▶ **TEXT EXCERPT**:
++++

German objections to European Commission proposals for reform of EU fiscal rules centre on a proposed Debt Sustainability Analysis which would determine tailor-made debt reduction programmes for high-debt nations such as Italy and which Berlin argues is non-transparent and would allow Brussels too much leeway for cutting deals, European officials told MNI.

The Commission’s November 2022 Orientations Paper gave DSAs a central role in its proposed overhaul to make Stability and Growth Pact rules more flexible, but Germany and other countries in favour of fiscal orthodoxy doubt whether this approach would be compatible with EU legislation covering all members of the bloc.

“Germany questions whether DSA should play any role at all in the new system - and that is the key part of the Commission proposal,” one senior eurozone finance ministry official told MNI. “I am not sure it’s possible to replicate every aspect of that and that’s a problem for Germany because if DSA is not understood down to the last detail, then it’s not a rules-based system. And they have a point.”

Germany wants a minimum debt-reduction effort for all states, although it concedes that the existing Stability and Growth Pact rule under which countries with debt over the limit of 60% of GDP have to reduce the excess by 1/20th per year, is asking too much.

Finance Minister Christian Lindner told a meeting of EU finance ministers on Tuesday that his coalition government would only accept limited changes to existing rules, putting them at odds with European Economy Commissioner Paolo Gentiloni, who insists they are unfit for purpose.

++++

▶ **STORED DATA**:

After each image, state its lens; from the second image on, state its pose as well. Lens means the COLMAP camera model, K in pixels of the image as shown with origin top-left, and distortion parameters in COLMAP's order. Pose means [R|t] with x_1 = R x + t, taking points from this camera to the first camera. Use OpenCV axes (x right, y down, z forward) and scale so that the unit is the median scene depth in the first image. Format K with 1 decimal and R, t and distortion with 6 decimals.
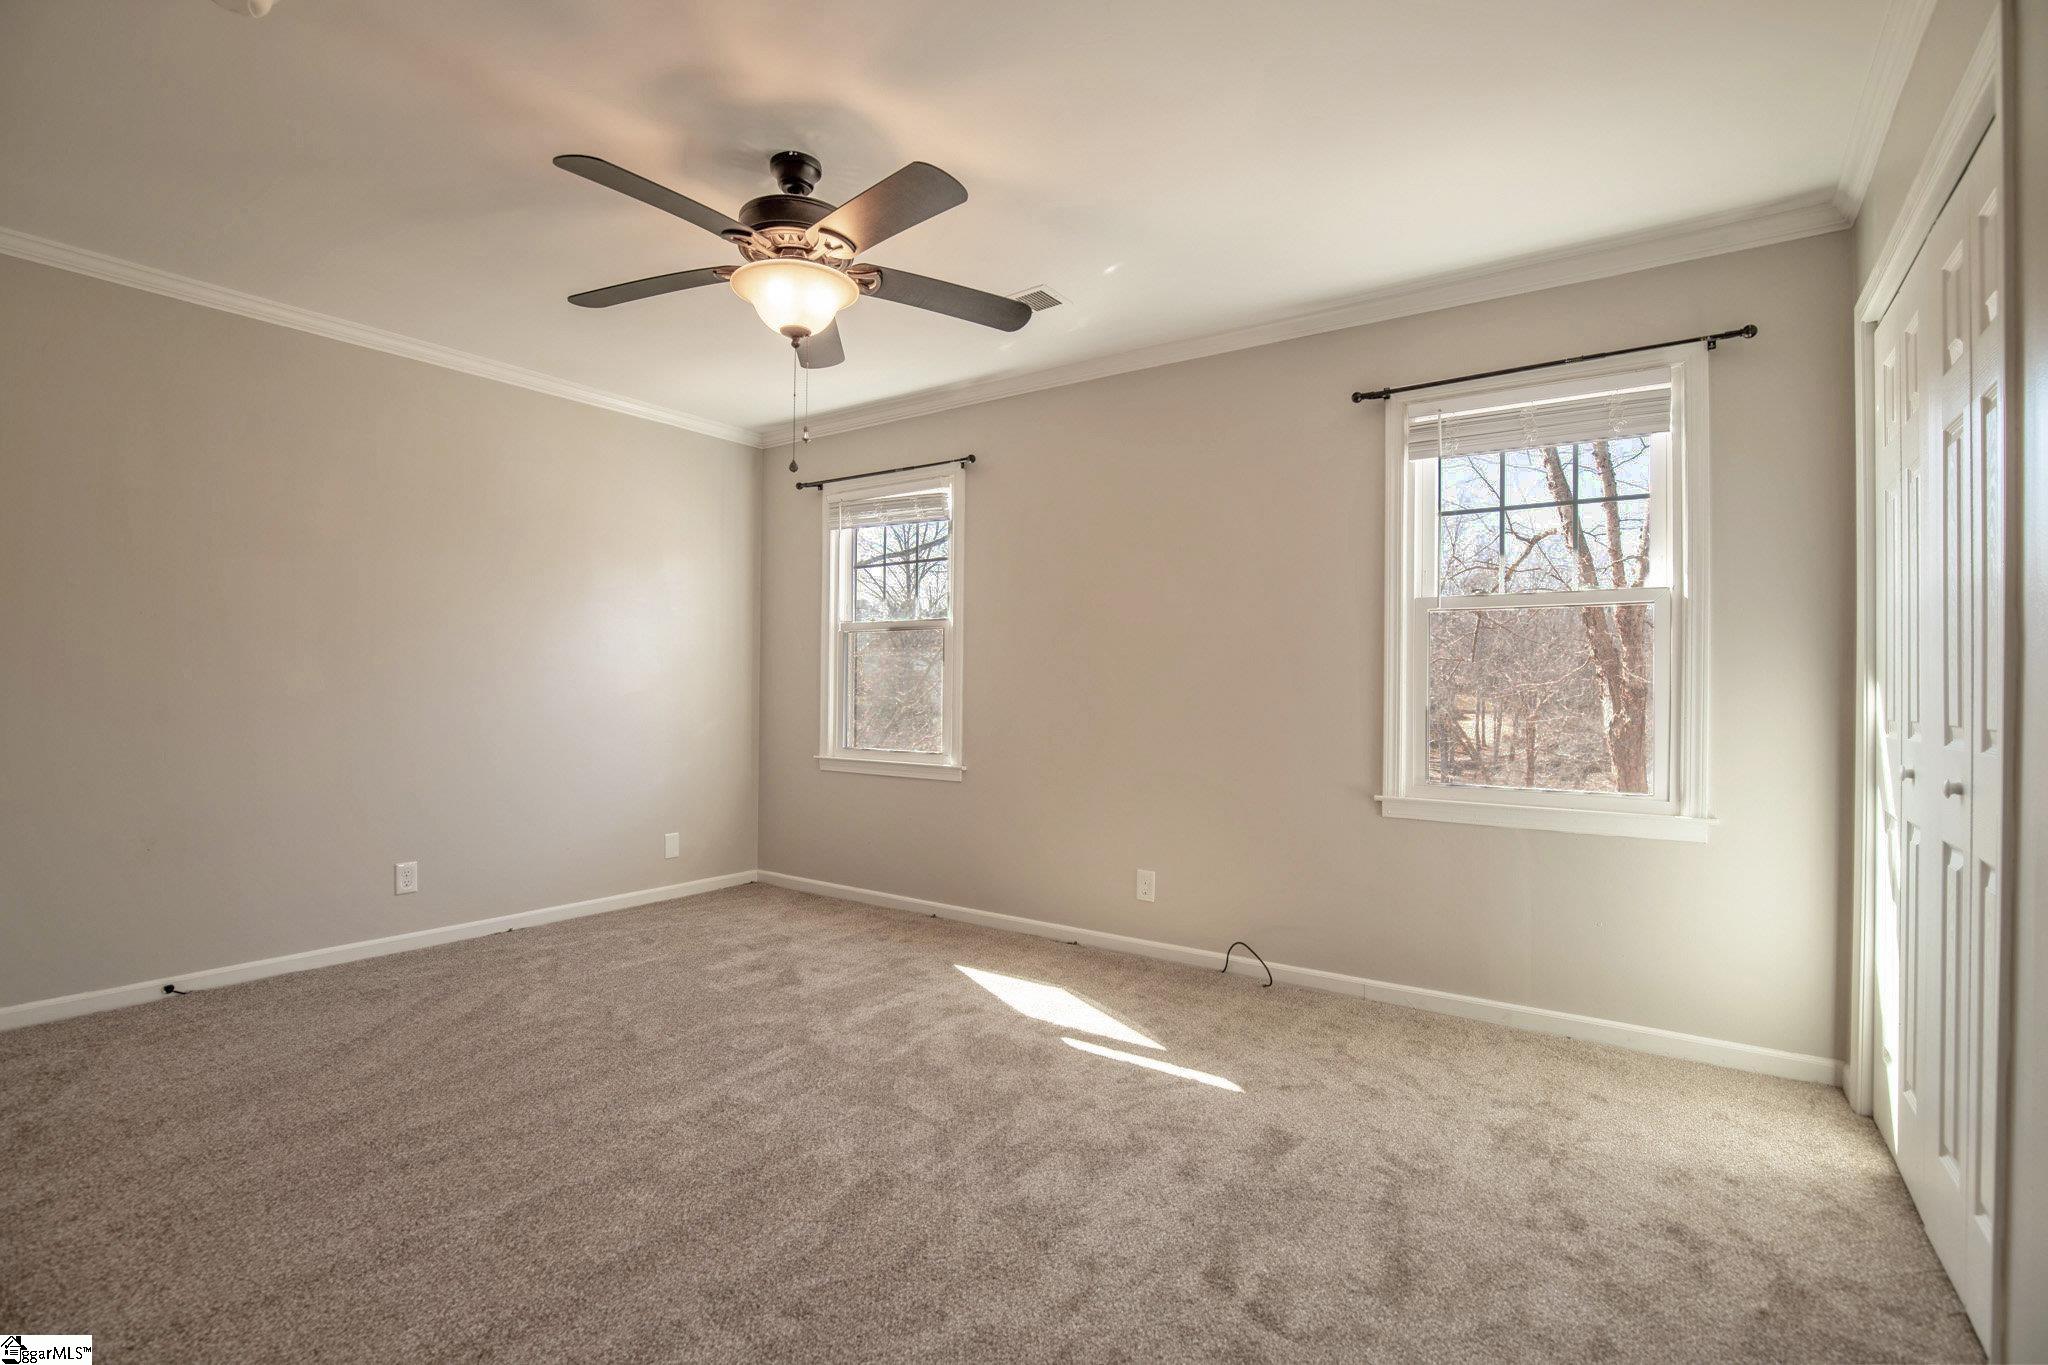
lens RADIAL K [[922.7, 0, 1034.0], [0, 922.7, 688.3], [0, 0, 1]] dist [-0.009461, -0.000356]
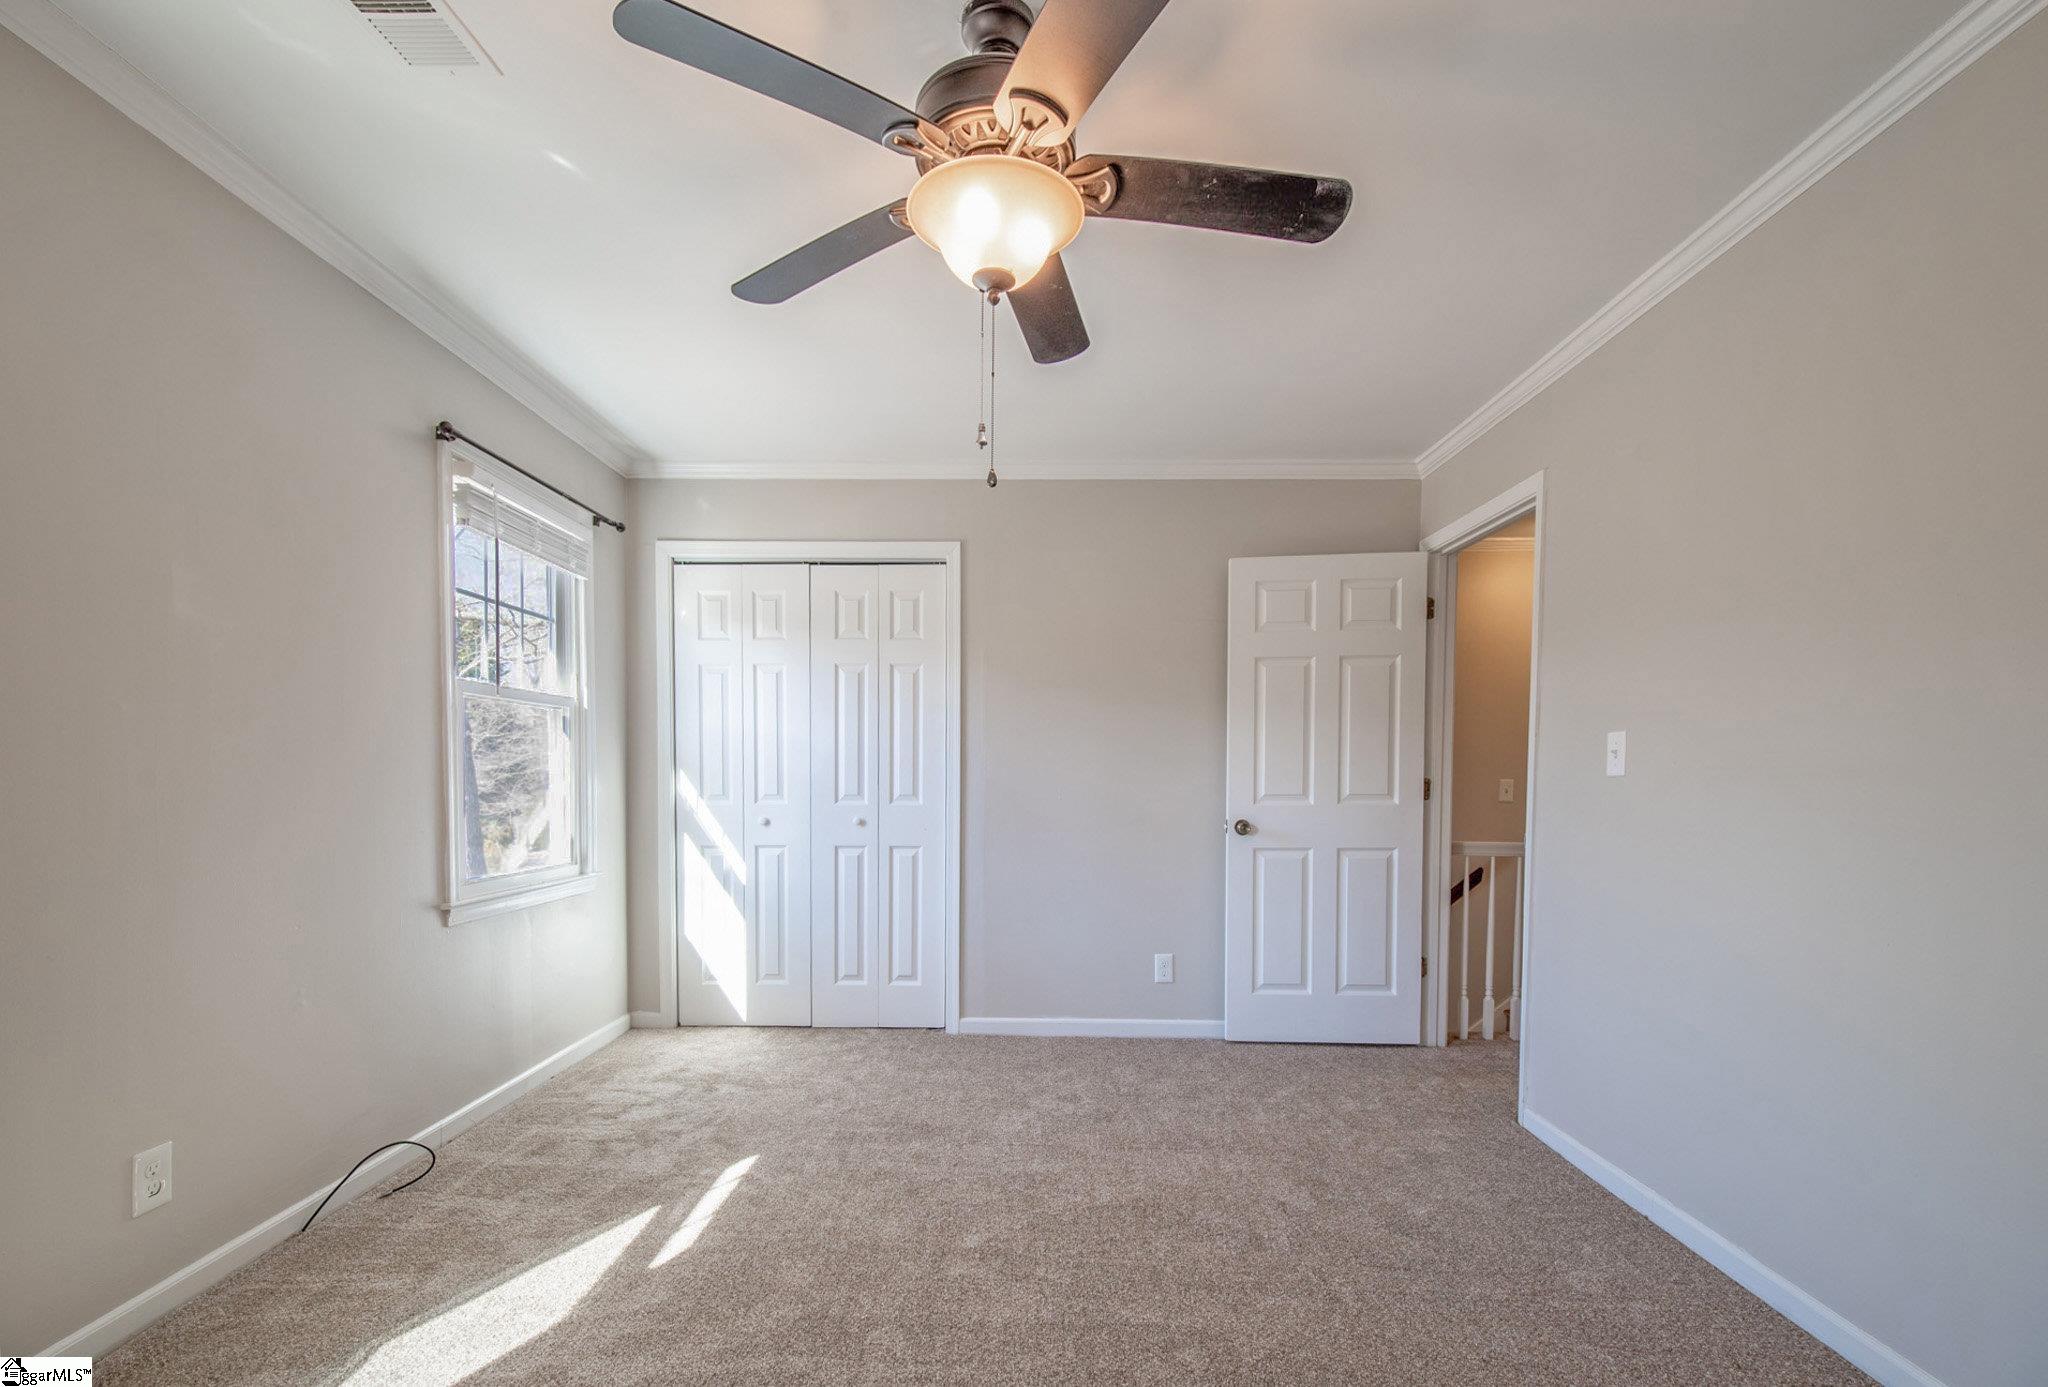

++++

▶ **WORK INSTRUCTION A**: Translate this sentence from the excerpt on EU fiscal rules into Spanish: "Finance Minister Christian Lindner told a meeting of EU finance ministers on Tuesday that his coalition government would only accept limited changes to existing rules, putting them at odds with European Economy Commissioner Paolo Gentiloni, who insists they are unfit for purpose."
▶ **WORK INSTRUCTION B**:
Using the excerpt on EU fiscal rules, answer these questions:
(i) In which month and year was the Commission's Orientations Paper issued?
(ii) What debt limit, as a share of GDP, does the existing Stability and Growth Pact rule set?
(iii) Who holds the post of European Economy Commissioner?
▶ **WORK INSTRUCTION C**: Reproduce the part of the excerpt on EU fiscal rules that opens with the words containing "Germany wants a" and closes with "unfit for purpose.".

▶ **YOUR SOLUTION A**: El ministro de Finanzas, Christian Lindner, dijo el martes en una reunión de ministros de Finanzas de la UE que su gobierno de coalición solo aceptaría cambios limitados en las normas existentes, lo que los sitúa en desacuerdo con el comisario europeo de Economía, Paolo Gentiloni, quien insiste en que esas normas no sirven para su propósito.

▶ **YOUR SOLUTION B**:
(i) November 2022
(ii) 60% of GDP
(iii) Paolo Gentiloni

▶ **YOUR SOLUTION C**:
Germany wants a minimum debt-reduction effort for all states, although it concedes that the existing Stability and Growth Pact rule under which countries with debt over the limit of 60% of GDP have to reduce the excess by 1/20th per year, is asking too much.

Finance Minister Christian Lindner told a meeting of EU finance ministers on Tuesday that his coalition government would only accept limited changes to existing rules, putting them at odds with European Economy Commissioner Paolo Gentiloni, who insists they are unfit for purpose.